Art Class: The Colour Experiment

Behind the scene...

Substitute palette paper with freezer paper. I got mine from the supermarket. It works as well, is a cheaper alternative and you can customise the dimensions. In this case, I'm using my art room tiles (x2) as my measuring ruler :D




For my P3 pupils who will be learning about Diversity, we began the class with a story The Colors of Us by Karen Katz. This unit introduces socially-sensitive issues about racial identity through self-portraits. While most of the children in my school are mostly Asians, a number of them belong to cross-cultural families or second-generation immigrants. When we held discussions about skin colours, a boy aired his misconception that a person's culture can be determined by his/ her skin colour. Another talked about the evolutionary reason of the skin responding to the sun. 



I collected the lids of the paper reams and use them to distribute acrylic paint to the groups. Throughout the lesson, no water is needed. The children will clean their paintbrushes on the cleaning paper (which are essentially the wrappers of the A4 printing papers) and throw them away after use.  


The children were given a worksheet to record their tests and observations like an artist/ scientist. Their task is to try to get a shade of skin colour but not necessarily theirs. We had a discussion of some of the children's observations and getting them to articulate their thoughts instead of just doing the experiment as a means to an end which I think is more meaningful. Painting is definitely interesting, it encourages sensitivity to colours by rejecting the idea of teaching children culturally-agreed object colours.

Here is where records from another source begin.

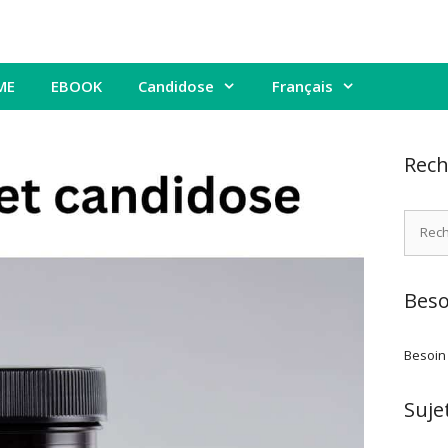
ME
EBOOK
Candidose
Français
Rech
Recher
Beso
Besoin
Suje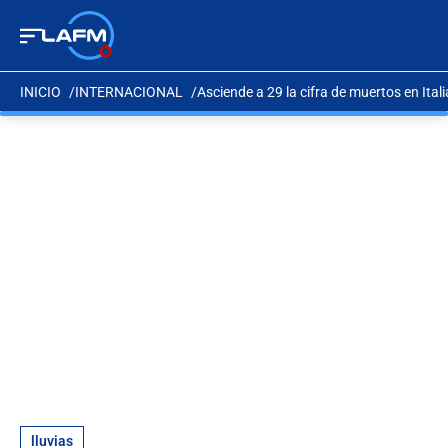
INICIO
INTERNACIONAL
Asciende a 29 la cifra de muertos en Itali
lluvias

Art is more than merely the expression of ideas and expression. In the development of artistic competence and enjoyment, children are encouraged to explore the potential of materials. Their ability to control these processes are learned through the freedom of spontaneous expression which can deepen their understanding, failing which, would produce a sense of incompetence and frustration (Robinson, K. 2008)


Last month's issue of Nat Geo is such a coincidence!

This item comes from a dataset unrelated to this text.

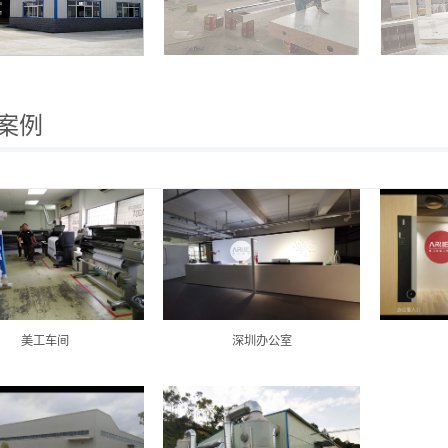
案例
美工车间
深圳办公室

Listen to photographer AngĂ©lica Dass on how her work challenges the way we think about skin colour and ethnic identity here.

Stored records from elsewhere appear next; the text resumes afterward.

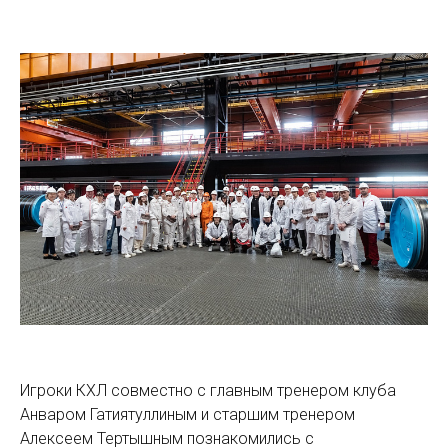
Игроки КХЛ совместно с главным тренером клуба
Анваром Гатиятуллиным и старшим тренером
Алексеем Тертышным познакомились с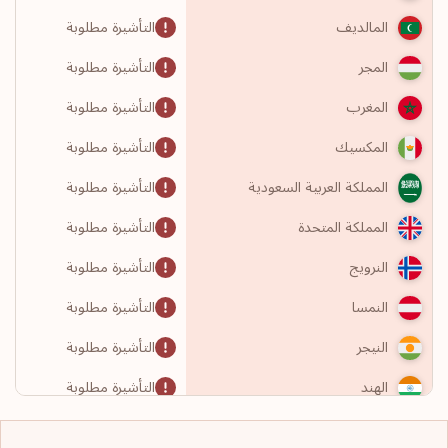
التأشيرة مطلوبة
المالديف
التأشيرة مطلوبة
المجر
التأشيرة مطلوبة
المغرب
التأشيرة مطلوبة
المكسيك
التأشيرة مطلوبة
المملكة العربية السعودية
التأشيرة مطلوبة
المملكة المتحدة
التأشيرة مطلوبة
النرويج
التأشيرة مطلوبة
النمسا
التأشيرة مطلوبة
النيجر
التأشيرة مطلوبة
الهند
التأشيرة مطلوبة
الولايات المتحدة الأمريكية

Dr Ken Robinson, 2008. The arts in schools: Principles, practice and provision. Lightning Source, UK.

Sunday, May 6, 2018

Art Class: Emotions

When people say that you have to know your students as a teacher, it's really not just about understanding their ability and skills in executing the artwork. Often, it's also about understanding the emotional aspect. Dr Tim Elmore, author of Generation iY: Our last chance to save their future, wrote that "most young people are advanced biologically and emotionally backward". In other words, their emotional maturity is not as advanced as their biological, cognitive and social aspects. In 2003, MOE introduced social and emotional learning (SEL) into schools to improve the current status of students' social skills. I've met many children who are so advance in their academics but they struggle to self-regulate their behaviour. On the other end of the spectrum, I have children who are so uncertain of themselves that they tried to seek my approval at every stage of their artmaking process. Thus, I like to incorporate discussions about human's emotional responses such as anger and fear of failures. 

In this unit, we discussed human emotions through Pablo Piccaso's The Weeping Woman (1937) and Edvard Munch's The Scream (1893). Conversations revolved the artist's chosen palette and non-verbal language of humans and animals. We started with blind contour drawing and the children worked in pairs to observe each other. The drawer poked their pencil through a paper plate to prevent them from looking at their drawings. They were encouraged to do drawings of their friend's front view, side profile and a freestyle. Next, they do individual drawings of a self-portrait by looking in the mirror each.